In this step you’d normally do the forward pass and calculate the loss for a batch. You can also do fancier things like multiple forward passes or something model specific.

Example:

def training_step(self, batch, batch_idx):
    x, y, z = batch
    out = self.encoder(x)
    loss = self.loss(out, x)
    return loss

To use multiple optimizers, you can switch to ‘manual optimization’ and control their stepping:

def __init__(self):
    super().__init__()
    self.automatic_optimization = False


# Multiple optimizers (e.g.: GANs)
def training_step(self, batch, batch_idx):
    opt1, opt2 = self.optimizers()

    # do training_step with encoder
    ...
    opt1.step()
    # do training_step with decoder
    ...
    opt2.step()

Note

When accumulate_grad_batches > 1, the loss returned here will be automatically normalized by accumulate_grad_batches internally.

validation_step(data, batch_idx, dataloader_idx=0)[source]

The order of separate validation losses (bearing the name dataloader_idx_?) will be alphabetically ascending with respect to the Metaset names in the multi-metaset scenario.

Return type:

Tuple[Tensor, int]

class mlcg.pl.LightningCLI(model_class=None, datamodule_class=None, save_config_callback=<class 'pytorch_lightning.cli.SaveConfigCallback'>, save_config_kwargs=None, trainer_class=<class 'pytorch_lightning.trainer.trainer.Trainer'>, trainer_defaults=None, seed_everything_default=True, parser_kwargs=None, subclass_mode_model=False, subclass_mode_data=False, args=None, run=True, auto_configure_optimizers=True)[source]

Command line interface for training a model with pytorch lightning.

It adds a few functionalities to pytorch_lightning.utilities.cli.LightningCLI.

  • register torch optimizers and lr_scheduler so that they can be specified

in the configuration file. Note that only single (optimizer,lr_scheduler) can be specified like that and more complex patterns should be implemented in the pytorch_lightning model definition (child of pytorch_lightning. LightningModule). see doc for more details.

  • link manually some arguments related to the definition of the work directory. If

default_root_dir argument of pytorch_lightning.Trainer is set and the save_dir / log_dir / dirpath argument of loggers / data / callbacks is set to default_root_dir then they will be set to the value of default_root_dir / default_root_dir/data / default_root_dir/ckpt.

parse_arguments(parser, args)[source]

Parses command line arguments and stores it in self.config

Return type:

None

Scripts

Scripts that are using LightningCLI have many convinient built in functionalities such as a detailed helper

python scripts/mlcg-train.py --help
python scripts/mlcg-train_h5.py --help

- _SOURCE INFORMATION_
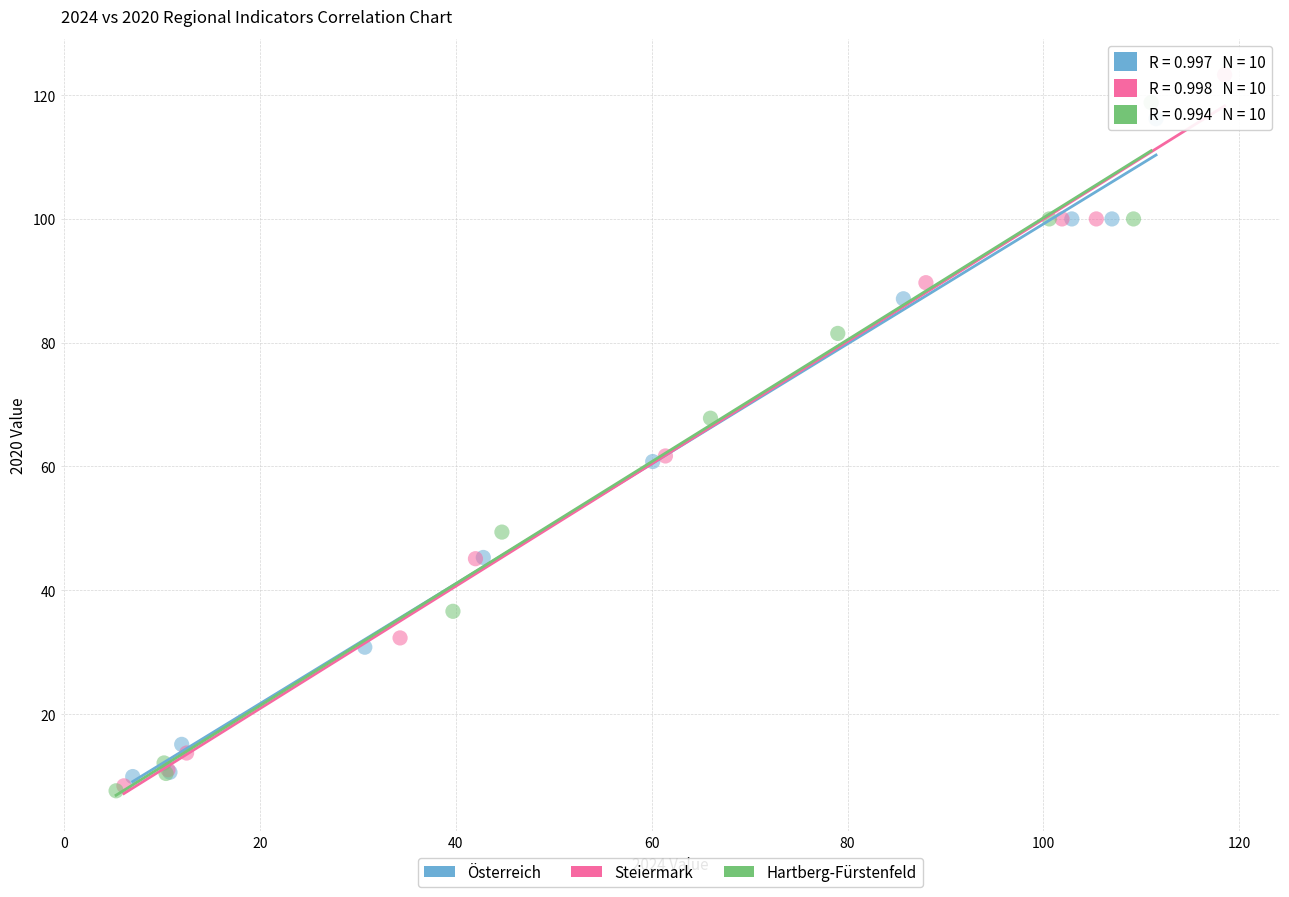

Which series contains the highest Y value?

Steiermark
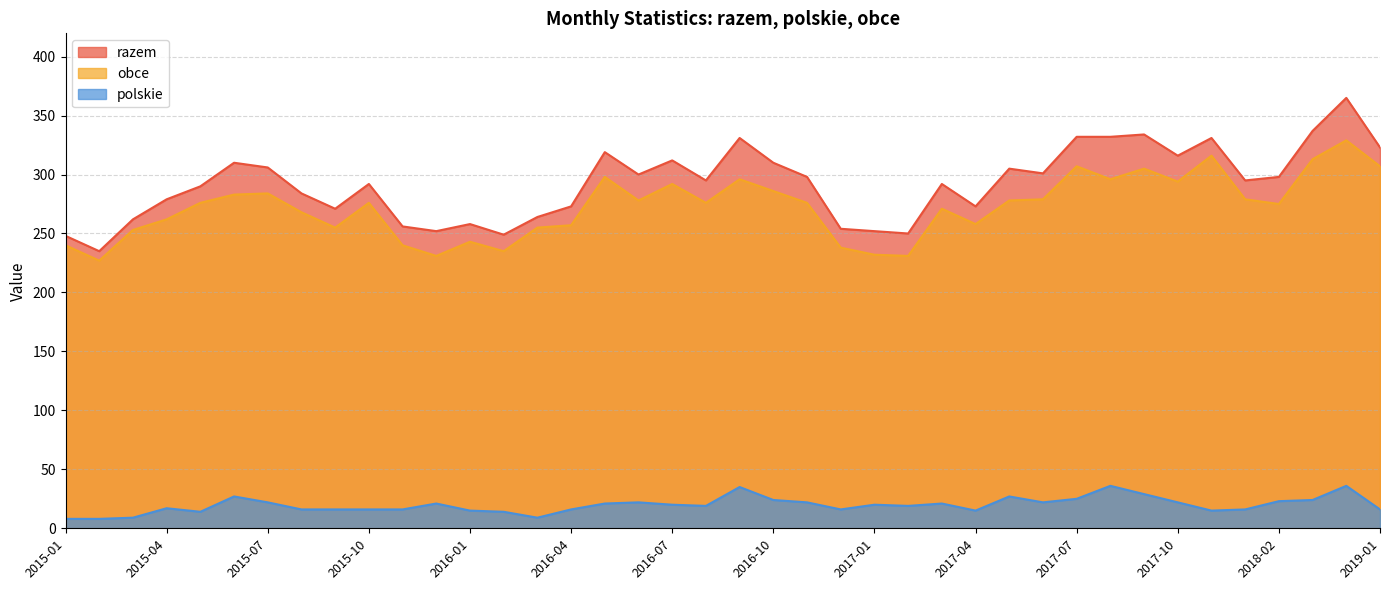

How many data points in obce are above 276?

18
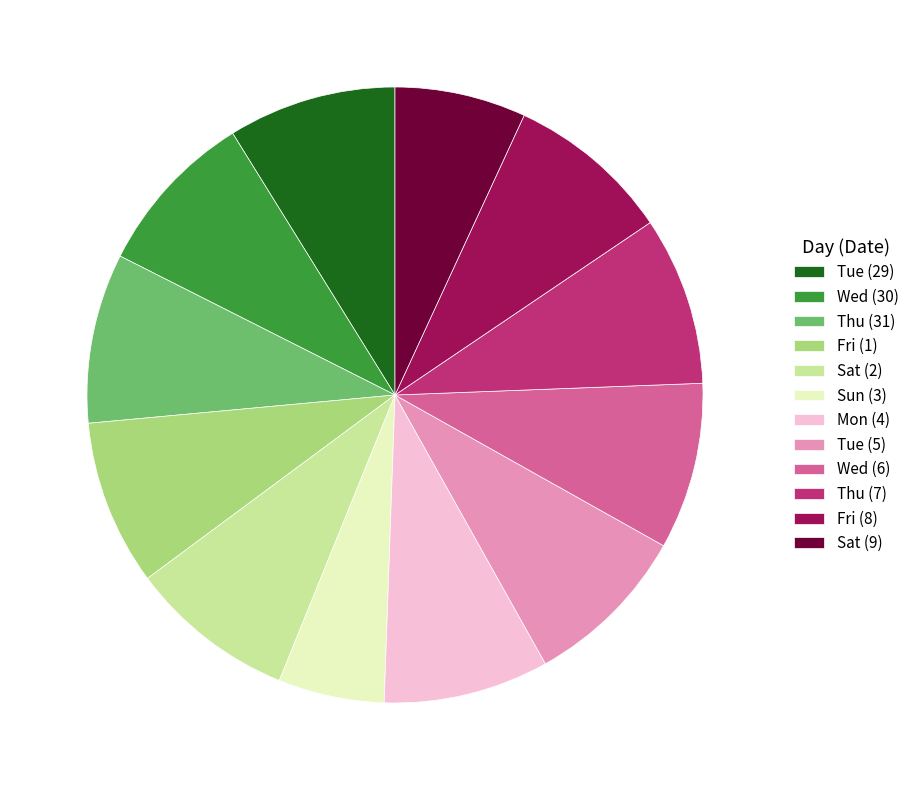

What is the smallest slice in the pie chart?

Sun (3)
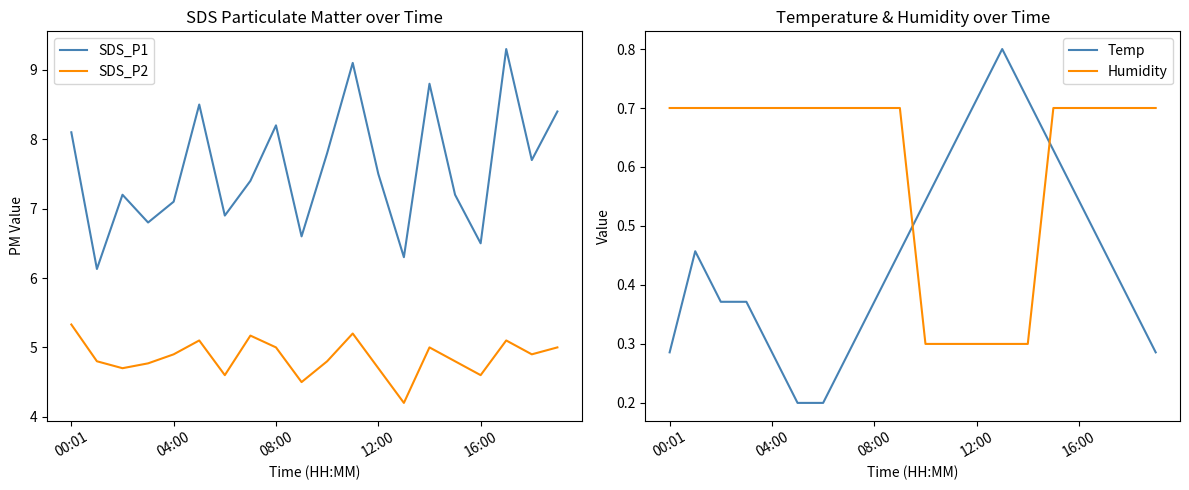

How many categories are shown in the chart?

20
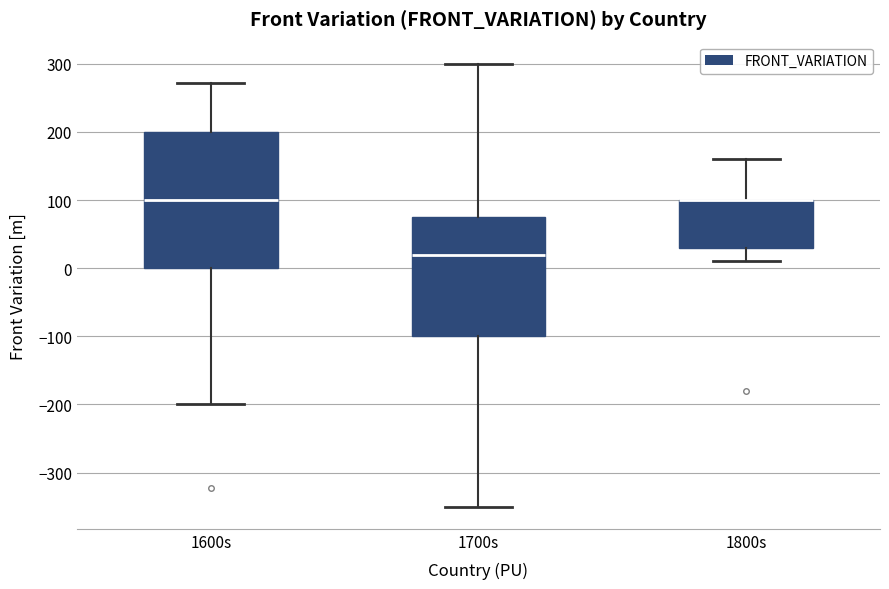

Reading left to right, read every box against the y-axis: the position of its median line, the range the box covers, and the ends of its whiskers. The values are not printed on the chart, so give them approximately, as read against the axis.

1600s: median 100, box 0 to 200, whiskers -200 to 270
1700s: median 20, box -100 to 80, whiskers -350 to 300
1800s: median 100 (drawn on the box's upper edge), box 30 to 100, whiskers 10 to 160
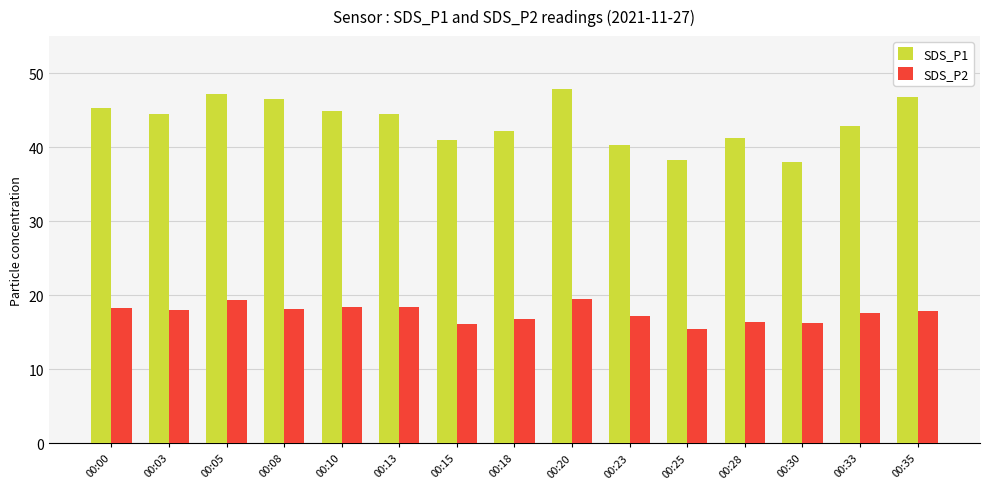

At which label does SDS_P2 reach its minimum?

00:25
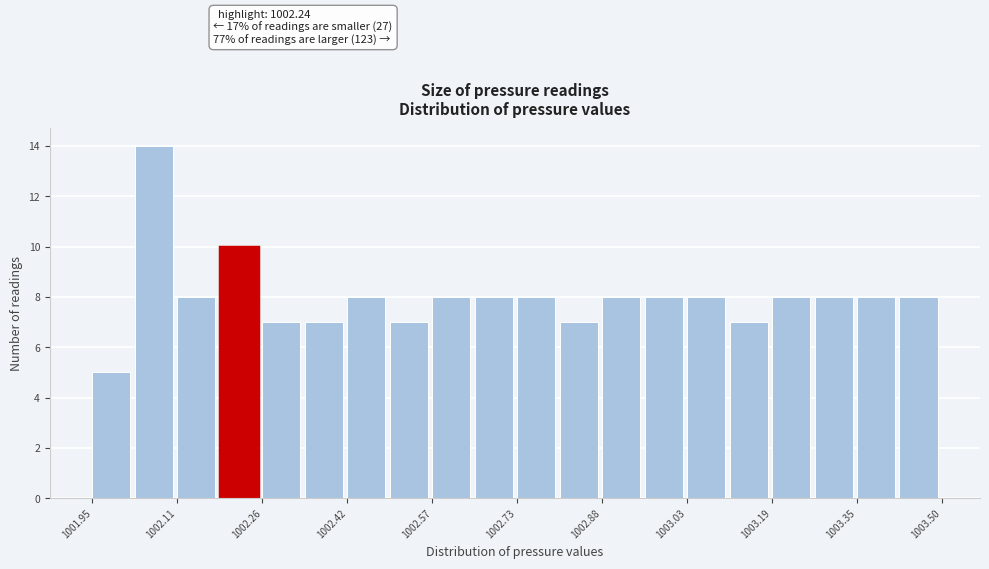

Read against the x-axis, roughly where is the centre of the tallest bar?

1002.06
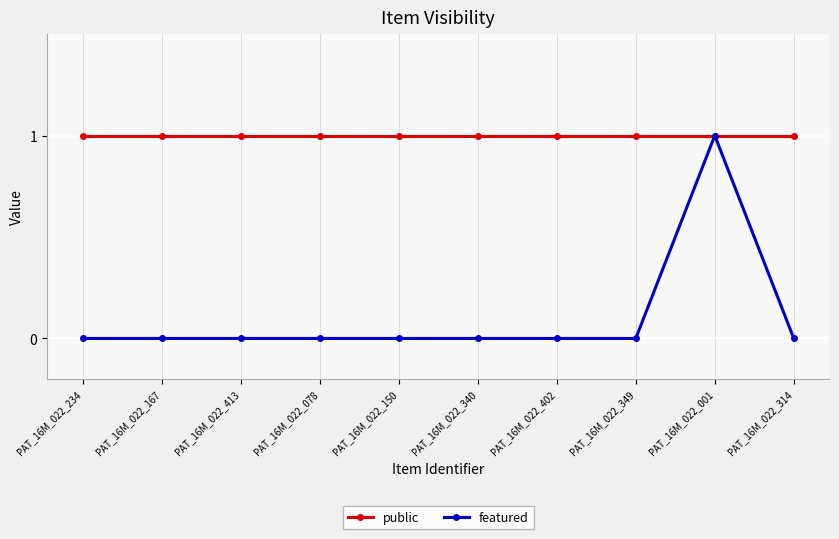

Count the featured values in the range 0 to 1.

10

- _EXERCISE AIM_
Decide whether each statement below agrees with the Lightning training documentation excerpt. Answer yes or no for each and quote the text's deciding words. 1. When accumulate_grad_batches is greater than 1, the returned loss is normalized automatically. 2. Several optimizer and learning-rate scheduler pairs can be specified in the configuration file. 3. Manual optimization for multiple optimizers sets self.automatic_optimization to True.

- _PROBLEM SOLUTION_
1. Yes: "When accumulate_grad_batches > 1, the loss returned here will be automatically normalized by accumulate_grad_batches internally."
2. No: "Note that only single (optimizer,lr_scheduler) can be specified like that"
3. No: "self.automatic_optimization = False"